The education angle is new, and I’m looking for new mechanisms. Let’s read and see if we find something there:

‘American education has also deteriorated. It is the only high-income country whose 25-34 year olds are no better educated than its 55-64 year olds. … It is also because children from poor backgrounds are handicapped in completing college. 

[statistics on poor not going to college] … Yet, without a college degree, the chances of upward mobility are now quite limited. As a result, children of prosperous families are likely to stay well-off and children of poor families likely to remain poor. 

This is not just a problem for those whose talents are not fulfilled. The failure to raise educational standards is also likely to impair the economy’s longer-term success. …Yet a better educated population would also raise everybody to a higher level of prosperity.’

The facts are fine, and just what I was writing about last week. You bet ‘children from poor backgrounds are handicapped in completing college’. They go to terrible schools, hijacked by inner city teachers’ unions. They come from broken homes, where nobody reads to them at night. They don’t see anyone around them who is working at legal jobs. And so on. This is just the case that Kevin Murphy and others have made about the increasing skill premium.

But that’s all inequality as a symptom of other things gone wrong, and those things desperately needing fixing no matter how much the top 1 per cent earn. This article is supposed to be about how inequality is the cause of bad education. That ‘fixing inequality’ will by itself improve ‘lagging progress in raising educational levels’. Leave the schools, the jails, all the social ills in place…if we just tax away the wealth of the rich, and reduce ‘inequality’, the poor will suddenly go to Harvard? I expected a lot more clarity on cause and effect.

Now, of course, Wolf’s column will be re-cited and re-tweeted, that ‘Wolf Shows Inequality is a Drag on The Economy’. I regretted a bit last week saying that inequality theories were being made up and passed around like internet cat videos. I think now I was being unfair to internet cat videos.

This article was originally published on The Grumpy Economist blog.

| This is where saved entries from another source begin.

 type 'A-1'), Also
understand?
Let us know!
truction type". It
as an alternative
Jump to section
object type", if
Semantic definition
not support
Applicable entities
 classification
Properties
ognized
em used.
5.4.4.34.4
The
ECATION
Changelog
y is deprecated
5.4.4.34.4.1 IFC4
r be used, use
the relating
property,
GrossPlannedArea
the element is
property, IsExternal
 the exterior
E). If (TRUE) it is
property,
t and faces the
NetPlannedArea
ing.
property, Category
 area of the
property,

2 thoughts on “Chicken and egg inequality”

  1. Posted 14/10/2014 at 07:02 | Permalink
  2. Posted 14/10/2014 at 11:14 | Permalink

    Does high levels of inequality reduce productivity? That all depends what it is the wealthiest spend their money on.

    Gains in productivity comes from economies of scale and innovation. For this, you need as wide and diverse a market as possible. Think of all the consumer goods we enjoy.

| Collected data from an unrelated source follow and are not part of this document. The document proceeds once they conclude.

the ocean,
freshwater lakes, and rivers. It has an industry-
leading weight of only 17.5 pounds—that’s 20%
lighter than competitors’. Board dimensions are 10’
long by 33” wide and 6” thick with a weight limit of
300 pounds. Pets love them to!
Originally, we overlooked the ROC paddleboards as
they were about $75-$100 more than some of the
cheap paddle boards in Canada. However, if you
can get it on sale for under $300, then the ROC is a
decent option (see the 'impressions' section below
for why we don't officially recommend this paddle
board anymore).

    If wealth is concentrated into the hands of a tiny elite who spend most of it on property/luxury goods/holidays etc that would seem to me to be bad for the overall health of the economy.

    Of course, taxing labour and capital reduces everyone’s wealth.

    However, this is a choice we make, not a necessity. We could and should only pay for the services we share from the value we create together i.e land rent.

    Anyone whose rental value of land they enjoy exceeds the amount they pay in tax is a net burden on the rest of society.

    The top 1% of households own about 50% of land by value, yet only contribute <18% of all domestic tax revenues. This is the mechanism by which wealth trickles up from the poorest to the richest.

    While this may or may not harm GDP, it is no doubt terrible for inequality and totally unmeritocratic.